While replicating a competitor’s strategy doesn’t necessarily make you the leader or replace the market leader overnight, the beauty of the marketplace program is that you can get to cause serious disruption in a relatively easy manner. 3P sellers are not tied by any means to Amazon’s seller program if they can find an alternative and cheaper channel to sell their wares. Yes, they cannot exit the Amazon relationship completely as they have put their flesh and blood to make Amazon the giant that it is today. That in turn has made Amazon a necessary partner for them to access the huge consumer base that comes first to Amazon to find their favorite items. Similar to Google search that fed on the constant flow of advertisers and consumers reaching their site over the past several years to learn and grow its search engine, Amazon too has benefited from the fact that over the past ten years, every small retailer sold on the seller program to the point where consumers now blindly believe that Amazon has the product they want. The 3P retailer helped spin a huge consumption web for Amazon and now they are stuck to it like a fly.

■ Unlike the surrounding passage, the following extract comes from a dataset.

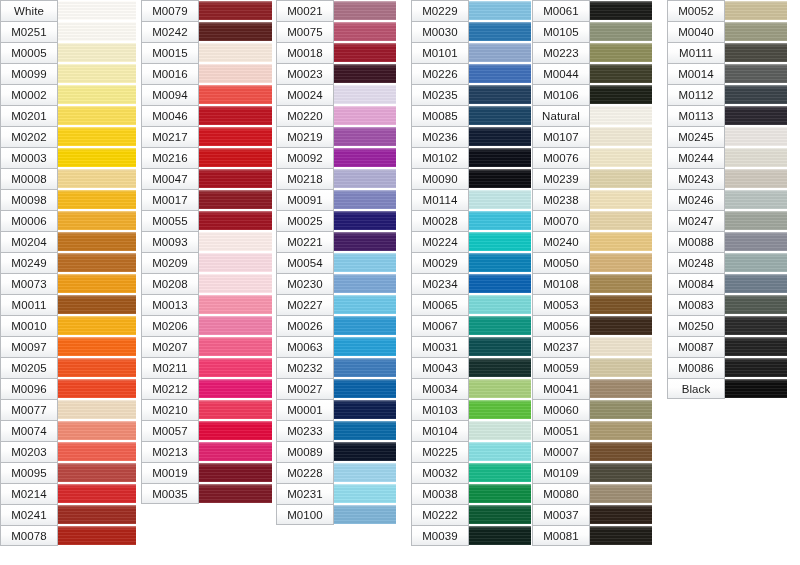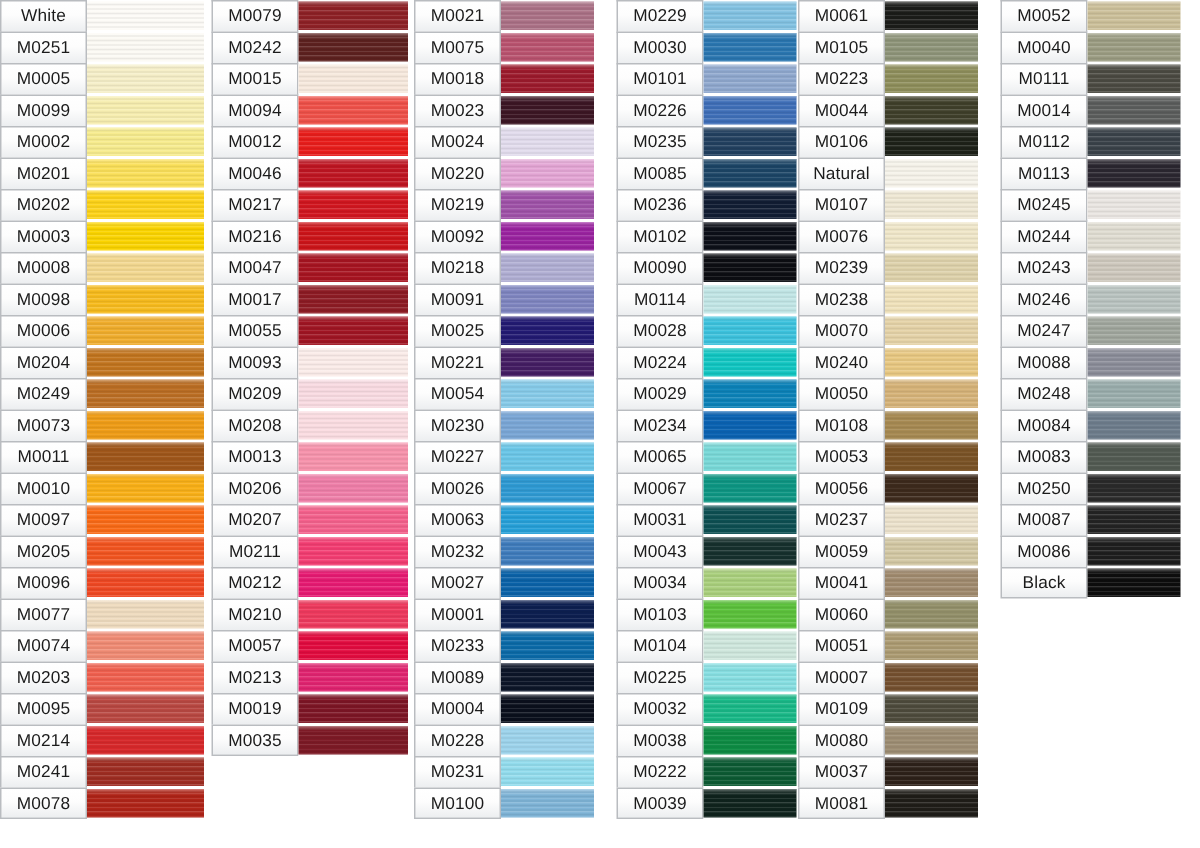"M0016" div.row { html: none -> <div> <div>M0016</div> <div> <div></div> </div> </div> }
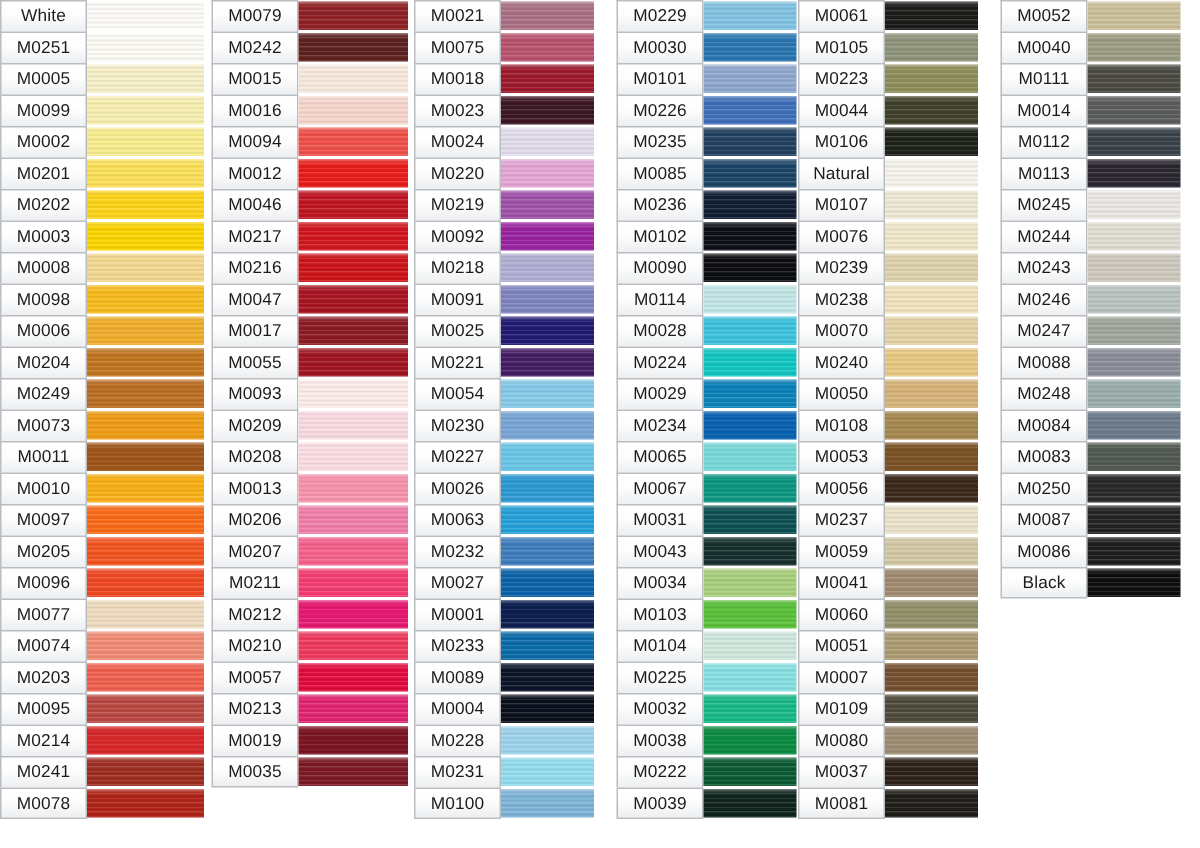"M0012" div.row { html: <div> <div>M0012</div> <div> <div></div> </div> </div> -> none }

All that a player like Walmart needs to do is disrupt the pay-by-service model that Amazon is making money on, offer the same items that are sold by the same marketplace partners that Amazon has and utilize the exceptional advantage of the 4000 strong Walmart store network to create a competitive advantage. Adding to that, if you take away the subscription fees of ~$40 that Amazon charges to be a premium marketplace partner, you now have a level playing field. The one thing missing still is the huge consumer base that Amazon has, again much greater than what Walmart.com can boast of. But, that game can be won over by slick marketing and a few “million” dollars spent in the right direction for a couple of years. Amazon, however, is racing towards global marketplace leadership. This is not just an investment of time or money but huge resources to move the needle and become a first mover in countries that Walmart is yet to set foot in.
If the behemoth of Bentonville can take a few longer strides against the scurrying technology rabbit (yeah, it is Amazon) that is racing fast, Walmart has a way to solve the one puzzle that has tripped it in the recent past – how to become a leader in the e-commerce space and be ready for any other channel disruption in the future? The retail battle of the future can no longer be won alone. You have to take along willing partners and make money out of them, help them make a little on their owen, and overall make it a win-win situation.